Después de que 72 tigres murieran repentinamente en un popular parque turístico en Tailandia, a los visitantes se les permitió tocar y posar con los animales.
Las muertes ocurrieron en dos semanas en las dos instalaciones de Tiger Kingdom en Chiang Mai este mes.
Las pruebas realizadas por el departamento provincial de ganadería detectaron el virus del moquillo canino, pero las autoridades no han confirmado cómo comenzó el brote.
En una conferencia de prensa el martes, los funcionarios dijeron que el virus ya no se está propagando y que no se han reportado más muertes de tigres.

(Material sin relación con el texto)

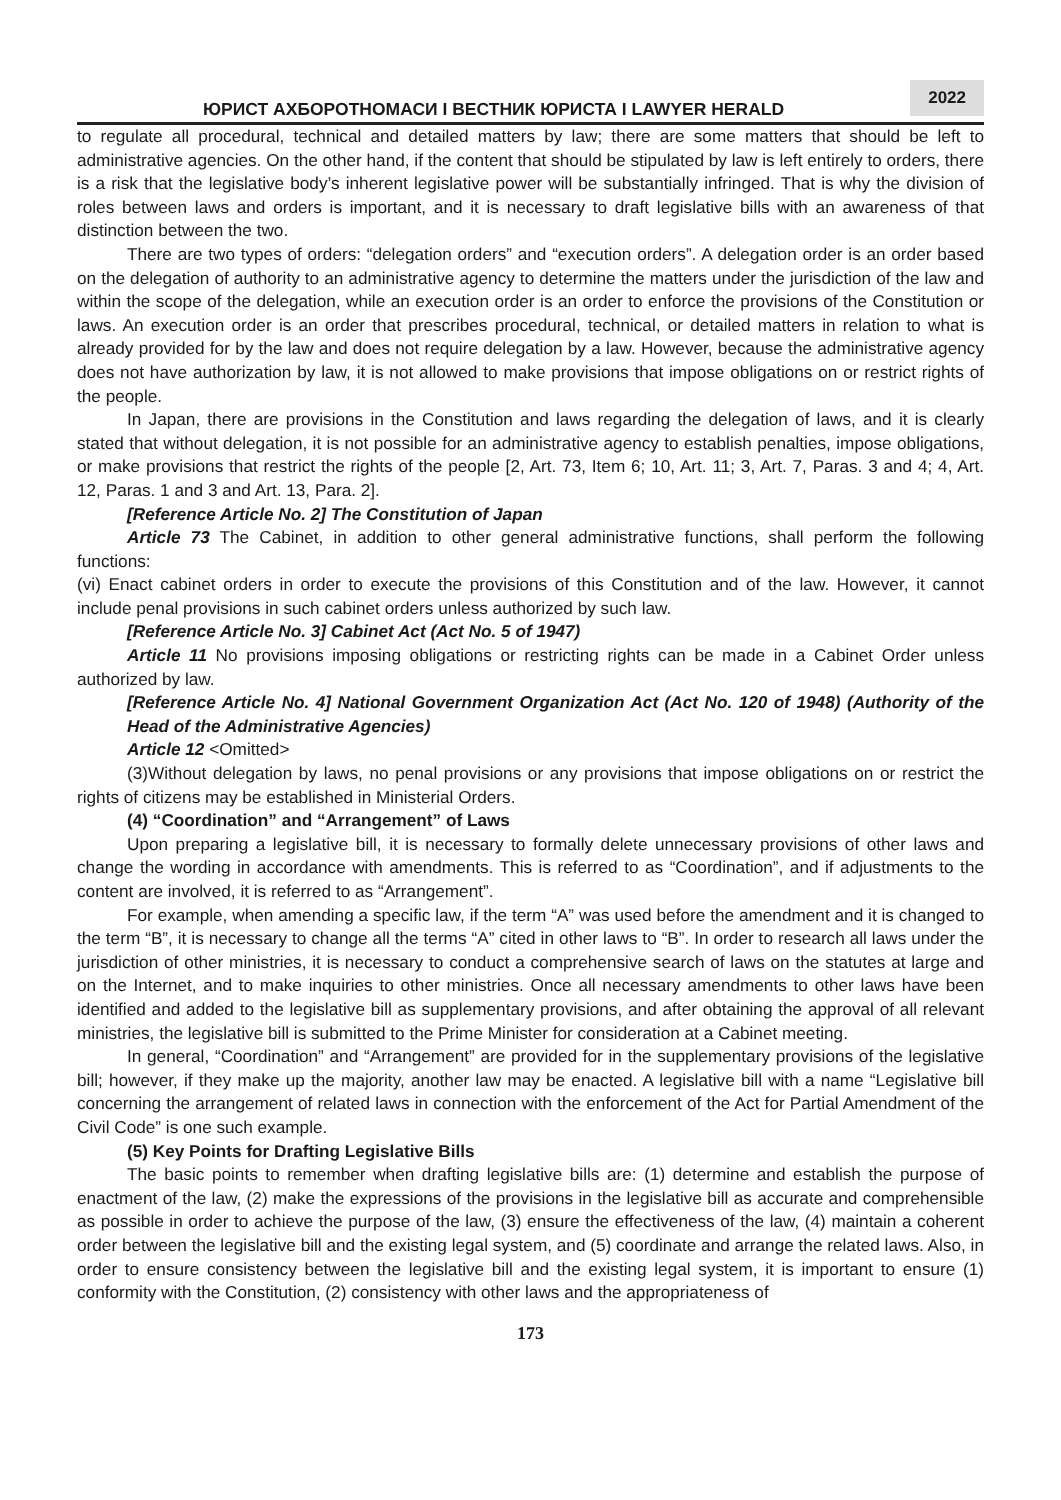ЮРИСТ АХБОРОТНОМАСИ I ВЕСТНИК ЮРИСТА I LAWYER HERALD
2022
to regulate all procedural, technical and detailed matters by law; there are some matters that should be left to administrative agencies. On the other hand, if the content that should be stipulated by law is left entirely to orders, there is a risk that the legislative body’s inherent legislative power will be substantially infringed. That is why the division of roles between laws and orders is important, and it is necessary to draft legislative bills with an awareness of that distinction between the two.
There are two types of orders: “delegation orders” and “execution orders”. A delegation order is an order based on the delegation of authority to an administrative agency to determine the matters under the jurisdiction of the law and within the scope of the delegation, while an execution order is an order to enforce the provisions of the Constitution or laws. An execution order is an order that prescribes procedural, technical, or detailed matters in relation to what is already provided for by the law and does not require delegation by a law. However, because the administrative agency does not have authorization by law, it is not allowed to make provisions that impose obligations on or restrict rights of the people.
In Japan, there are provisions in the Constitution and laws regarding the delegation of laws, and it is clearly stated that without delegation, it is not possible for an administrative agency to establish penalties, impose obligations, or make provisions that restrict the rights of the people [2, Art. 73, Item 6; 10, Art. 11; 3, Art. 7, Paras. 3 and 4; 4, Art. 12, Paras. 1 and 3 and Art. 13, Para. 2].
[Reference Article No. 2] The Constitution of Japan
Article 73 The Cabinet, in addition to other general administrative functions, shall perform the following functions:
(vi) Enact cabinet orders in order to execute the provisions of this Constitution and of the law. However, it cannot include penal provisions in such cabinet orders unless authorized by such law.
[Reference Article No. 3] Cabinet Act (Act No. 5 of 1947)
Article 11 No provisions imposing obligations or restricting rights can be made in a Cabinet Order unless authorized by law.
[Reference Article No. 4] National Government Organization Act (Act No. 120 of 1948) (Authority of the Head of the Administrative Agencies)
Article 12 <Omitted>
(3)Without delegation by laws, no penal provisions or any provisions that impose obligations on or restrict the rights of citizens may be established in Ministerial Orders.
(4) “Coordination” and “Arrangement” of Laws
Upon preparing a legislative bill, it is necessary to formally delete unnecessary provisions of other laws and change the wording in accordance with amendments. This is referred to as “Coordination”, and if adjustments to the content are involved, it is referred to as “Arrangement”.
For example, when amending a specific law, if the term “A” was used before the amendment and it is changed to the term “B”, it is necessary to change all the terms “A” cited in other laws to “B”. In order to research all laws under the jurisdiction of other ministries, it is necessary to conduct a comprehensive search of laws on the statutes at large and on the Internet, and to make inquiries to other ministries. Once all necessary amendments to other laws have been identified and added to the legislative bill as supplementary provisions, and after obtaining the approval of all relevant ministries, the legislative bill is submitted to the Prime Minister for consideration at a Cabinet meeting.
In general, “Coordination” and “Arrangement” are provided for in the supplementary provisions of the legislative bill; however, if they make up the majority, another law may be enacted. A legislative bill with a name “Legislative bill concerning the arrangement of related laws in connection with the enforcement of the Act for Partial Amendment of the Civil Code” is one such example.
(5) Key Points for Drafting Legislative Bills
The basic points to remember when drafting legislative bills are: (1) determine and establish the purpose of enactment of the law, (2) make the expressions of the provisions in the legislative bill as accurate and comprehensible as possible in order to achieve the purpose of the law, (3) ensure the effectiveness of the law, (4) maintain a coherent order between the legislative bill and the existing legal system, and (5) coordinate and arrange the related laws. Also, in order to ensure consistency between the legislative bill and the existing legal system, it is important to ensure (1) conformity with the Constitution, (2) consistency with other laws and the appropriateness of
173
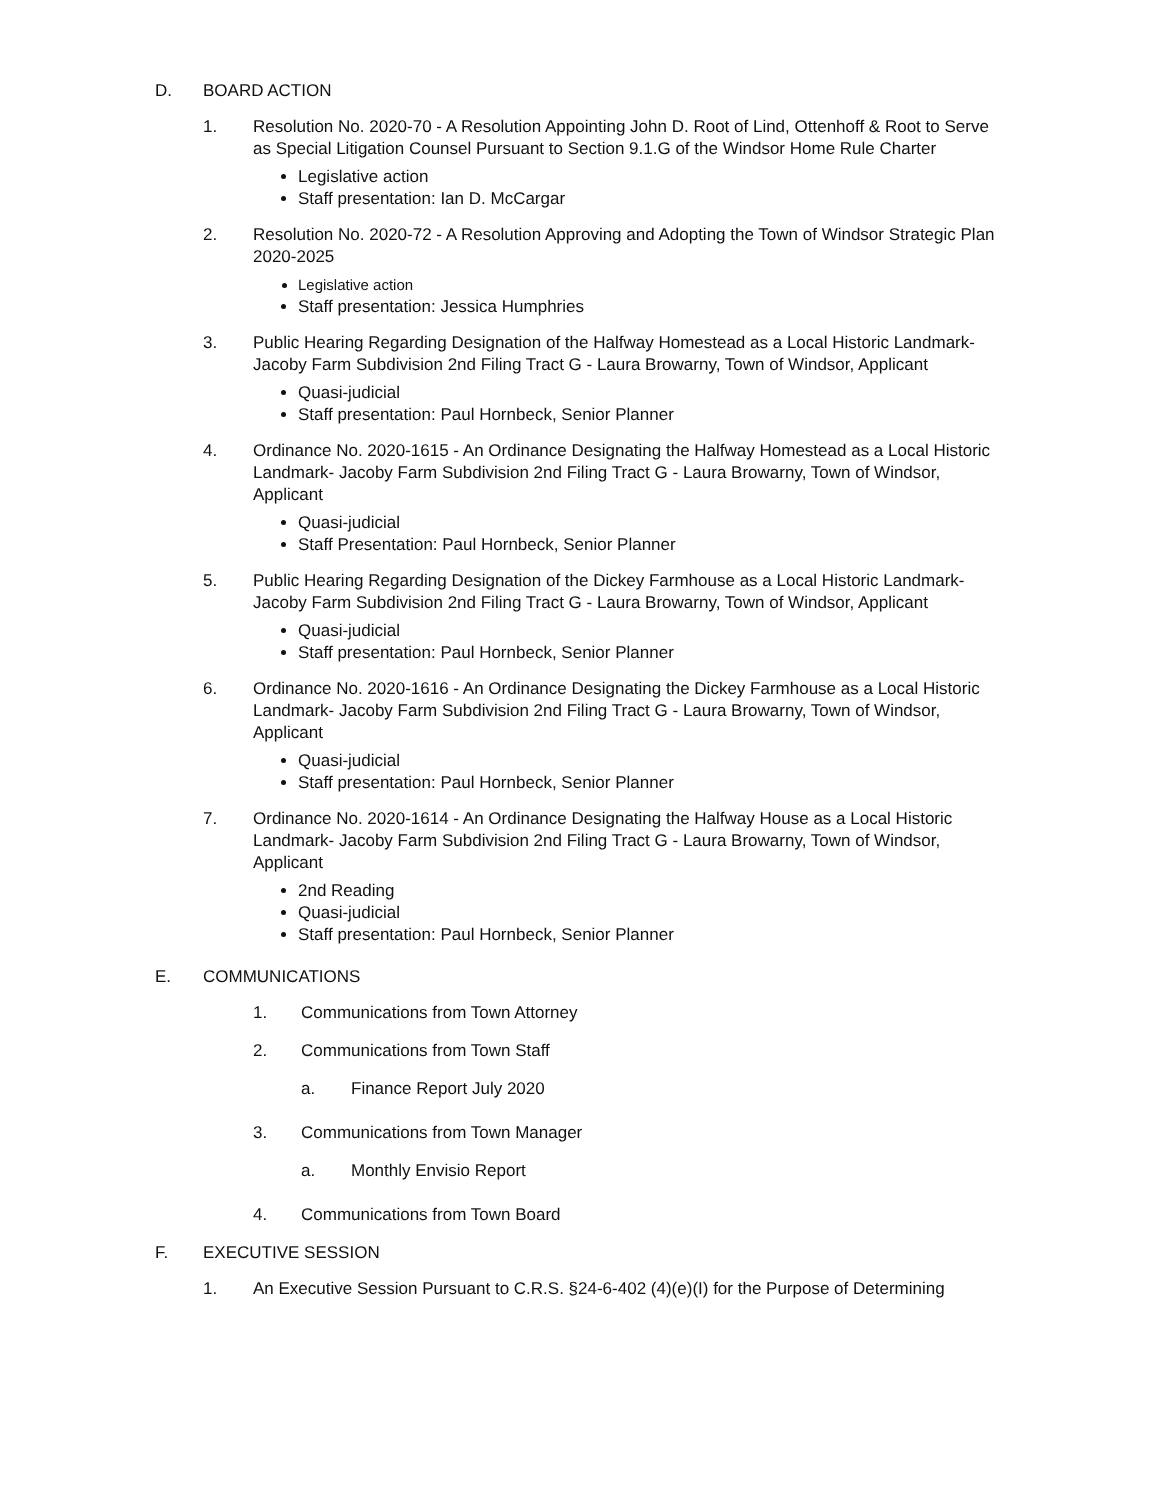D. BOARD ACTION
1. Resolution No. 2020-70 - A Resolution Appointing John D. Root of Lind, Ottenhoff & Root to Serve as Special Litigation Counsel Pursuant to Section 9.1.G of the Windsor Home Rule Charter
Legislative action
Staff presentation: Ian D. McCargar
2. Resolution No. 2020-72 - A Resolution Approving and Adopting the Town of Windsor Strategic Plan 2020-2025
Legislative action
Staff presentation: Jessica Humphries
3. Public Hearing Regarding Designation of the Halfway Homestead as a Local Historic Landmark- Jacoby Farm Subdivision 2nd Filing Tract G - Laura Browarny, Town of Windsor, Applicant
Quasi-judicial
Staff presentation: Paul Hornbeck, Senior Planner
4. Ordinance No. 2020-1615 - An Ordinance Designating the Halfway Homestead as a Local Historic Landmark- Jacoby Farm Subdivision 2nd Filing Tract G - Laura Browarny, Town of Windsor, Applicant
Quasi-judicial
Staff Presentation: Paul Hornbeck, Senior Planner
5. Public Hearing Regarding Designation of the Dickey Farmhouse as a Local Historic Landmark- Jacoby Farm Subdivision 2nd Filing Tract G - Laura Browarny, Town of Windsor, Applicant
Quasi-judicial
Staff presentation: Paul Hornbeck, Senior Planner
6. Ordinance No. 2020-1616 - An Ordinance Designating the Dickey Farmhouse as a Local Historic Landmark- Jacoby Farm Subdivision 2nd Filing Tract G - Laura Browarny, Town of Windsor, Applicant
Quasi-judicial
Staff presentation: Paul Hornbeck, Senior Planner
7. Ordinance No. 2020-1614 - An Ordinance Designating the Halfway House as a Local Historic Landmark- Jacoby Farm Subdivision 2nd Filing Tract G - Laura Browarny, Town of Windsor, Applicant
2nd Reading
Quasi-judicial
Staff presentation: Paul Hornbeck, Senior Planner
E. COMMUNICATIONS
1. Communications from Town Attorney
2. Communications from Town Staff
a. Finance Report July 2020
3. Communications from Town Manager
a. Monthly Envisio Report
4. Communications from Town Board
F. EXECUTIVE SESSION
1. An Executive Session Pursuant to C.R.S. §24-6-402 (4)(e)(I) for the Purpose of Determining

Ningún humano resultó infectado.
Los restos de los tigres han sido enterrados y se ha recomendado la eutanasia para los tigres gravemente enfermos, dijeron las autoridades.
Según los medios locales, hay más de 240 tigres en las dos localidades.
La instalación promueve encuentros cercanos, permitiendo a los turistas acariciar y tomar fotografías con los grandes felinos.
El moquillo canino es una enfermedad altamente contagiosa que ataca el sistema respiratorio, gastrointestinal y nervioso.
Después de que 72 tigres murieran repentinamente en un popular parque turístico en Tailandia, a los visitantes se les permitió tocar y posar con los animales. Imagen: Una pareja tailandesa tomando fotos junto a un tigre en Tiger Kingdom.
Las muertes ocurrieron en dos semanas en las dos instalaciones de Tiger Kingdom en Chiang Mai este mes.
El departamento de cría de animales de la provincia dijo que las pruebas detectaron el virus del moquillo canino, pero los funcionarios no han confirmado cómo comenzó el brote.
Es más común en perros, pero puede infectar a gatos grandes, a menudo fatalmente. Las autoridades dijeron que las muestras de los cuerpos dieron positivo en bacterias relacionadas con la enfermedad respiratoria.
Somchuan Rathanamungklanon, director del Departamento Nacional de Ganadería, dijo que era difícil detectar enfermedades en los tigres. «Cuando nos dimos cuenta de que estaban enfermos, ya era demasiado tarde», dijo a los medios locales.
Los funcionarios recogieron muestras de los animales, su comida y sus alrededores.
En 2004, unos 150 tigres murieron o fueron sacrificados tras un brote de gripe aviar en un zoológico de la provincia de Chonburi, relacionado con la alimentación cruda de pollos.
El personal del parque de Chiang Mai estuvo bajo observación durante 21 días, aunque nadie enfermó, informó Thai PBS.
Tiger Kingdom Chiang Mai ha estado cerrado temporalmente durante dos semanas mientras se realizan trabajos de descontaminación.
Los grupos defensores de los derechos de los animales dijeron que el brote expuso los peligros que enfrentan los animales salvajes mantenidos en cautiverio para entretenimiento.
La Fundación Amigos de la Vida Silvestre de Tailandia dijo en un comunicado que la muerte de los tigres expuso la «extrema vulnerabilidad de las instalaciones de vida silvestre en cautiverio a las enfermedades infecciosas».
Peta Asia dijo en un comunicado que tales tragedias serían menos probables si los turistas se mantuvieran alejados de estas atracciones.